Leaders to start search for architect to upgrade auditorium

Posted: August 6, 2012 2:00 a.m.
Updated: August 6, 2012 2:00 a.m.

Officials are set to discuss the first checks to be cut with the $60 million Measure E bond at the Newhall School District meeting Tuesday.

Upgrading technology districtwide and renovating the 73-year-old Newhall Auditorium, among other facilities, were top priorities, according to Marc Winger, superintendent of the Newhall School District.

“We’re in the process of finalizing it, but one of the first things we’re doing is upgrading to a fiber-optic backbone,” Winger said.

The meeting will offer board members a chance to review district planning for the first $20 million of the measure passed by voters in 2011.

The district will start its search for an architect for the auditorium upgrade once the spending plan is approved by the board, Winger said.

“Once the board approves issuance, meaning we have a plan to spend the S20 million — as soon as we issue it, (the money) comes to our bank within about three weeks,” Winger said.

The district plans to make the aging facility a modern one with a 300- to 350-seat capacity, depending on approvals.

Paying off the school’s debt is another big boon the money will provide, which will free up general fund spending for operations and also needed improvements it could not otherwise afford, Winger said.

By paying off $4 million in debt, the district will save about $400,000 per year in interest, Winger said.
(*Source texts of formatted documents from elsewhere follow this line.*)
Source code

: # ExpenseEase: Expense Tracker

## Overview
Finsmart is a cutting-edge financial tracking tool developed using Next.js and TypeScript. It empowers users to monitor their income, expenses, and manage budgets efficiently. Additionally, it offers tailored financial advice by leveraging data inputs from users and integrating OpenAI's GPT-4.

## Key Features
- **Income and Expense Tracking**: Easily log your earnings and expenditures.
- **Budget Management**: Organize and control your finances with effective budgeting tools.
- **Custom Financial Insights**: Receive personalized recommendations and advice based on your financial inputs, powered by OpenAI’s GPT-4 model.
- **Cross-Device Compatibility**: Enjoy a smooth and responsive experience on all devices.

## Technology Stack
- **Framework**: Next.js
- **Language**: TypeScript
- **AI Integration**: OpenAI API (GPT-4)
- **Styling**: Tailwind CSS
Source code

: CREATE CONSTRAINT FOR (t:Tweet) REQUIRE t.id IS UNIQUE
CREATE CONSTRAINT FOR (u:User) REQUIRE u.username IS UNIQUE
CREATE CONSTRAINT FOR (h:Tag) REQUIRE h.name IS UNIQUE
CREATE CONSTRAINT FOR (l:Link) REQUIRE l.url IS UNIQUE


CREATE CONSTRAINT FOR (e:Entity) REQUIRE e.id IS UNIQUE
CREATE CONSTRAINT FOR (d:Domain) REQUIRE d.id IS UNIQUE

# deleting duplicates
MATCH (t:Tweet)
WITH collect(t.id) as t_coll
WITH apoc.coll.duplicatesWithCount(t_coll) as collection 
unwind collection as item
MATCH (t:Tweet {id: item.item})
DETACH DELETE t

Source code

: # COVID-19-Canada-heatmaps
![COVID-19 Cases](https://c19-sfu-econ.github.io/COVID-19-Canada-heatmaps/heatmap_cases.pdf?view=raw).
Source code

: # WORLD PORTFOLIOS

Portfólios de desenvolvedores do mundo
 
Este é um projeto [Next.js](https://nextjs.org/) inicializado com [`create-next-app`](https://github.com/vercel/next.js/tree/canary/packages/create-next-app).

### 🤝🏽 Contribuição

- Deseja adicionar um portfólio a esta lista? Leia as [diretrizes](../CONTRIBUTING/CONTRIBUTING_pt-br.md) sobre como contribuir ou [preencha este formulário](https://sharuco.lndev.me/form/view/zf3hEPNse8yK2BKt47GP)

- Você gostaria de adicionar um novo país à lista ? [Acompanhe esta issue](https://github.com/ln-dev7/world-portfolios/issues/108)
Electrical-systems monitoring and energy-efficiency upgrades will also be cost a assumed by Measure E that will increase the school’s general funds in the long term, said board President Christy Smith.

“I’m also really excited about $10 million technology endowments,” Smith said. “It means we are setting aside $10 million, but in the short term, it allows us to upgrade the technology at every site. We’ll start by making sure everyone is at a level playing field.”

District administrators are currently in the process of checking their projected enrollments. Every student means critical funding dollars for the district, Winger said.

“What we’re trying to do right now is nail down every possible kid that we can for the enrollments,” Winger said. “The staffing ratios are critical, and we’re making very hard decisions about teachers.”

While the district’s planning has allowed reserves to maintain funding levels through the next school year, the budget situation could become troublesome for districts statewide in 2013-14 — even if Gov. Jerry Brown’s tax measure passes, Winger added.

The tax measure’s failure would equate to a $2.4 million revenue cut to the school’s spending plan, which could necessitate increasing classroom ratios to 30 students per teacher in grades one, two and three, or laying off about 25 employees, he explained.

”We’re talking about really serious reductions,” Winger said.